Des contrastes qui se déclinent à foison entre le Ségala céréalier et les monts du Lévezou et du Lagast ; entre le Villefranchois quercynois et le rougier du Camarésis ; entre les vertigineuses gorges du Tarn et de l’Aveyron comparés à la douceur des coteaux de la vallée du Lot marquetés de vignes.

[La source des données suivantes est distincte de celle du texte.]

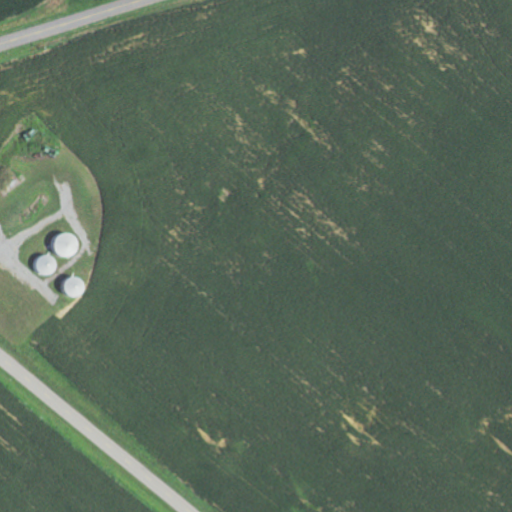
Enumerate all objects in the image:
road: (71, 22)
road: (94, 434)
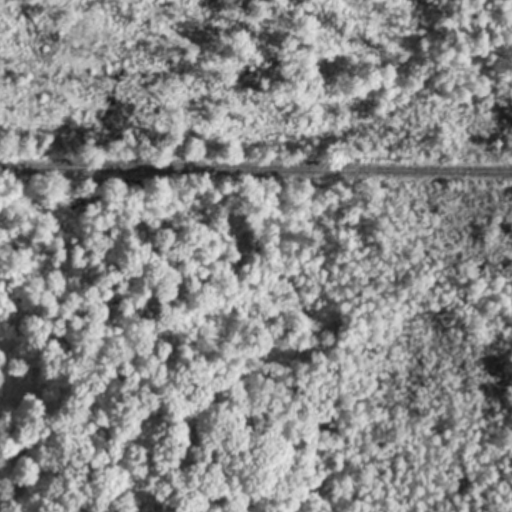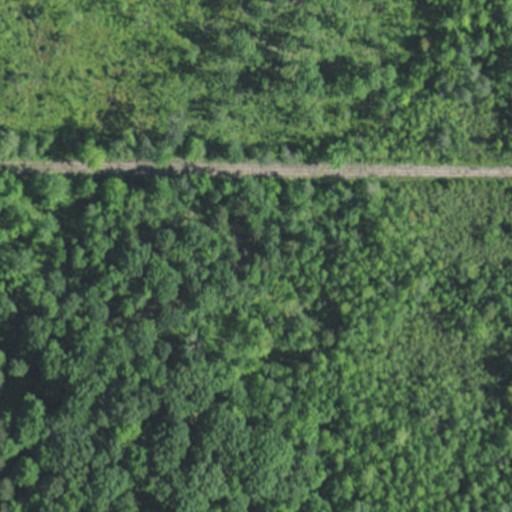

Dans le regard du faiseur de mots, originaire d’ici et dont le cœur n’a jamais réussi à en percer la frontière, cette diversité n’est pas antinomique de l’harmonieuse unité qui s’en dégage quand le temps permet de l’apprivoiser.
Sans doute doit-on cette unité à l’Histoire, les limites de l’Aveyron correspondant peu ou prou aux frontières de l’ancienne province du Rouergue au point que les Aveyronnais, par tradition et peut-être par indépendance vis-à-vis d’un pouvoir trop centralisateur, se désignent encore comme Rouergats.
Sans doute la « claustralité » légendaire de ce territoire fermé aux quatre points cardinaux par des accidents du relief (montagne, gorges, plateaux) a-t-elle renforcé cette unité de lieu qui veut que l’on se sent avant tout Aveyronnais. Un état d’esprit qui s’est exporté à Paris au sein de la communauté aveyronnaise et même jusqu’au bout du Monde, à l’image de la ville argentine de Pigüé, fondée en 1884 par Clément Cabanettes.
Sans doute le désenclavement routier (A75 et RN88 à deux fois deux voies), le brassage des populations et l’ouverture à la mondialisation
contribueront-ils à l’évolution de cette unité qui se traduit aussi par l’appartenance à des signes distinctifs : le couteau de Laguiole ; le Roquefort ; l’aligot et désormais le viaduc de Millau qui symbolise à la fois la volonté d’être (« volem viuvre al païs ») et de paraître.
Aussi, l’entière architecture de l’ouvrage que vous allez butiner de texte en photos repose sur cette indispensable association entre la diversité et l’harmonie. Dépassant l’unité géographique des lieux, il s’agit bien d’entrer non dans des clichés surannés mais bel et bien dans l’intimité de ce département à travers des thèmes unificateurs qui en sont l’essence même. Alors son pouvoir de séduction n’en sera que plus grand et ce faisant, notre contribution point vaine qui vous fera aimer cet Aveyron aux multiples facettes comme l’aiment ceux qui y sont nés avant d’y grandir. Avant peut-être que vous l’adoptiez.